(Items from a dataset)
◆ ◆ ◆ ◆

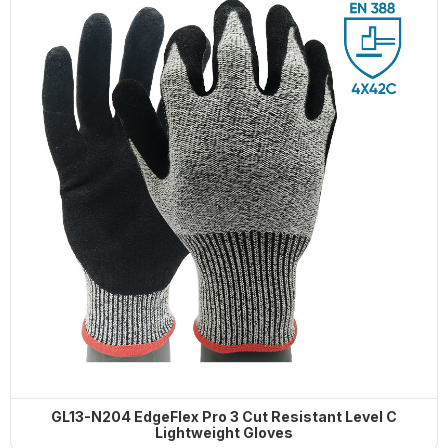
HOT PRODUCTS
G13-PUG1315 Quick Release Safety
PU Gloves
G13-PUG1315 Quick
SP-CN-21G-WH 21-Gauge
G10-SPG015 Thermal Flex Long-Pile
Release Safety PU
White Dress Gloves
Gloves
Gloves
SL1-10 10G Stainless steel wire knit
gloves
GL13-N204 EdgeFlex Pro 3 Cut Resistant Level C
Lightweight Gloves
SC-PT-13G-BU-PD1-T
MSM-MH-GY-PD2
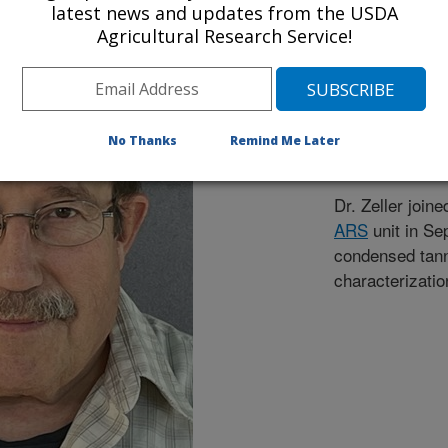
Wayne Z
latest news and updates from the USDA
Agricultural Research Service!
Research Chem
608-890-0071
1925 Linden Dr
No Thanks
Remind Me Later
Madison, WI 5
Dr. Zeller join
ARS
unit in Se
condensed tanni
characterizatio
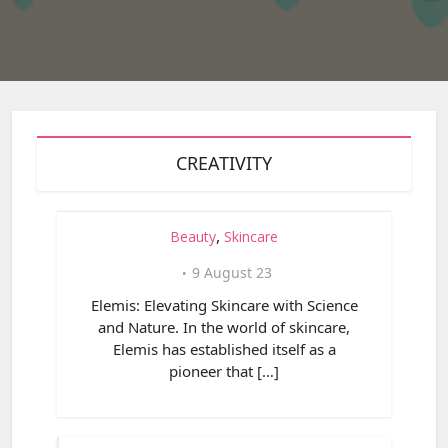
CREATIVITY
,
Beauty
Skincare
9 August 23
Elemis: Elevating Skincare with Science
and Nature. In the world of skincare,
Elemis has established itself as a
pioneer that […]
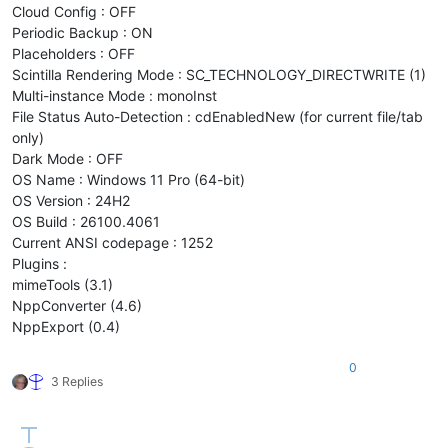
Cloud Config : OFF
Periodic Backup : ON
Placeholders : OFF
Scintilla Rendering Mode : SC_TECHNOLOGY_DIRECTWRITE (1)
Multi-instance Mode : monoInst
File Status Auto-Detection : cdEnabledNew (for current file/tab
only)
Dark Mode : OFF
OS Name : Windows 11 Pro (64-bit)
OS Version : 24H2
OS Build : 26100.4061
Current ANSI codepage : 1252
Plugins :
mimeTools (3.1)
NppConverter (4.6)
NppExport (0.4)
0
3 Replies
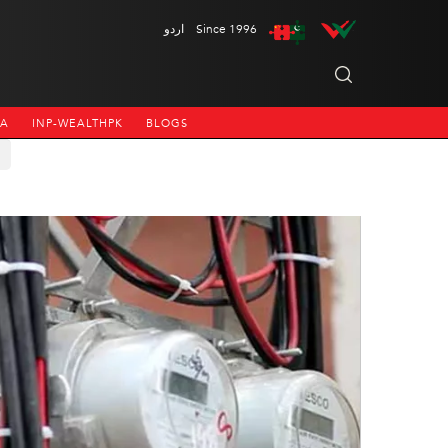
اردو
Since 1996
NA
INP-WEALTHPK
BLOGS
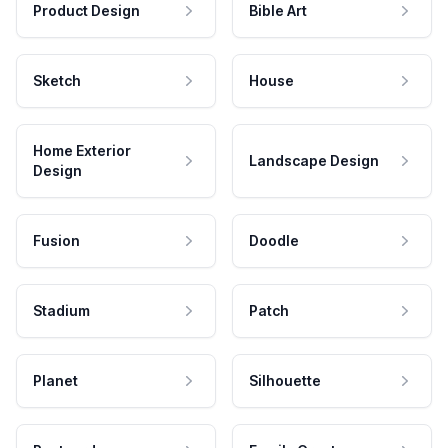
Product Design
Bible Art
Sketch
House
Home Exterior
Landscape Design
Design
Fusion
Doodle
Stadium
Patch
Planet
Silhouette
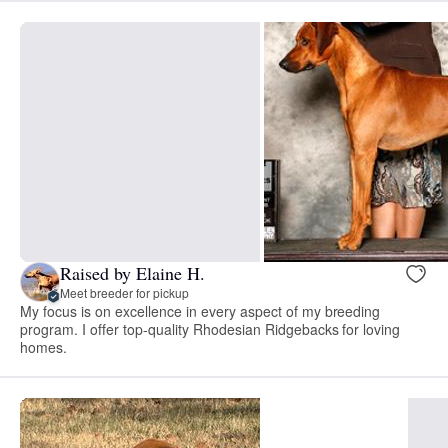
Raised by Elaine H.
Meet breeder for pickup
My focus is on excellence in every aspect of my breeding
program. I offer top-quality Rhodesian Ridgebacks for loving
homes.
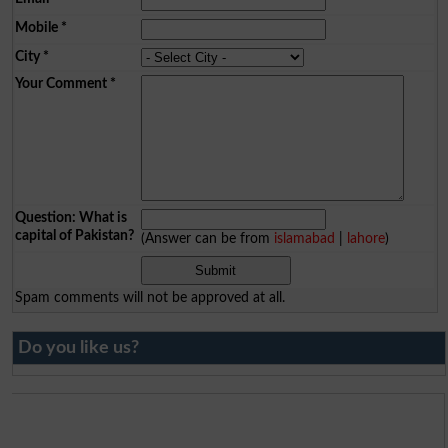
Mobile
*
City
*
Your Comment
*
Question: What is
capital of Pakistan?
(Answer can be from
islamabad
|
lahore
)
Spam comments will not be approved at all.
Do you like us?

◆ ◆ ◆ ◆

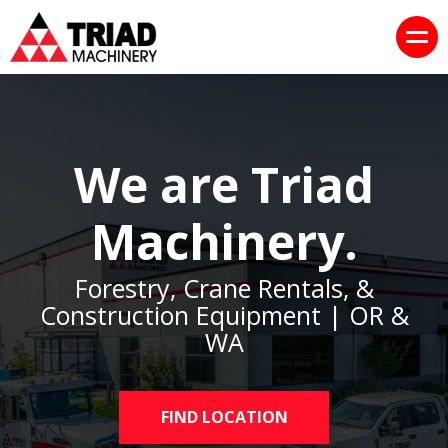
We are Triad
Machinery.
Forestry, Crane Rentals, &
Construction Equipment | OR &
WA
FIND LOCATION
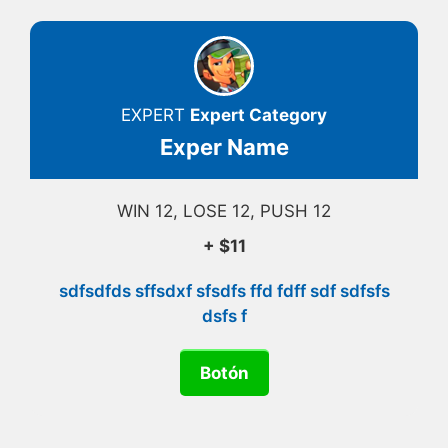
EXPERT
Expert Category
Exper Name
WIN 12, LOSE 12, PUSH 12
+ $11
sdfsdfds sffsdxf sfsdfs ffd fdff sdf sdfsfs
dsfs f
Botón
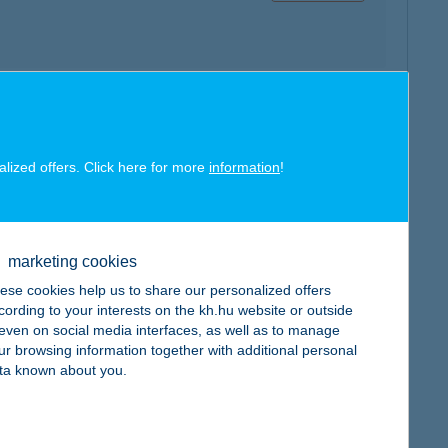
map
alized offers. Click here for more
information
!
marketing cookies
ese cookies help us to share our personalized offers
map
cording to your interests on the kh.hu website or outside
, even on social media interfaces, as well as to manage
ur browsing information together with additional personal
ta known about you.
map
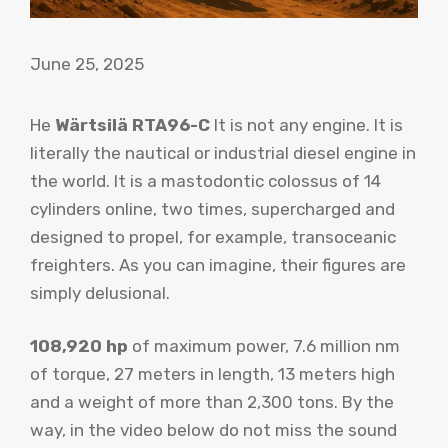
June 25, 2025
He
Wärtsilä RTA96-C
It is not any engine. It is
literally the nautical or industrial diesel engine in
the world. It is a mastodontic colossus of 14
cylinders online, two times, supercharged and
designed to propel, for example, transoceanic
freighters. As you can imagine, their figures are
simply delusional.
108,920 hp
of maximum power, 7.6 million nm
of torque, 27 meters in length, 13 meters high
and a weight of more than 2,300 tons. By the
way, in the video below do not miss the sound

◆ ◆ ◆ ◆

WORK TASK — Swap "engine" for "motor" in the lines starting with the line that contains "June 25, 2025" and going on through the line that contains "way, in the video below do not miss the sound". Give back only those lines, with nothing else changed.

SOLUTION TO THIS EXERCISE —
June 25, 2025
He
Wärtsilä RTA96-C
It is not any motor. It is
literally the nautical or industrial diesel motor in
the world. It is a mastodontic colossus of 14
cylinders online, two times, supercharged and
designed to propel, for example, transoceanic
freighters. As you can imagine, their figures are
simply delusional.
108,920 hp
of maximum power, 7.6 million nm
of torque, 27 meters in length, 13 meters high
and a weight of more than 2,300 tons. By the
way, in the video below do not miss the sound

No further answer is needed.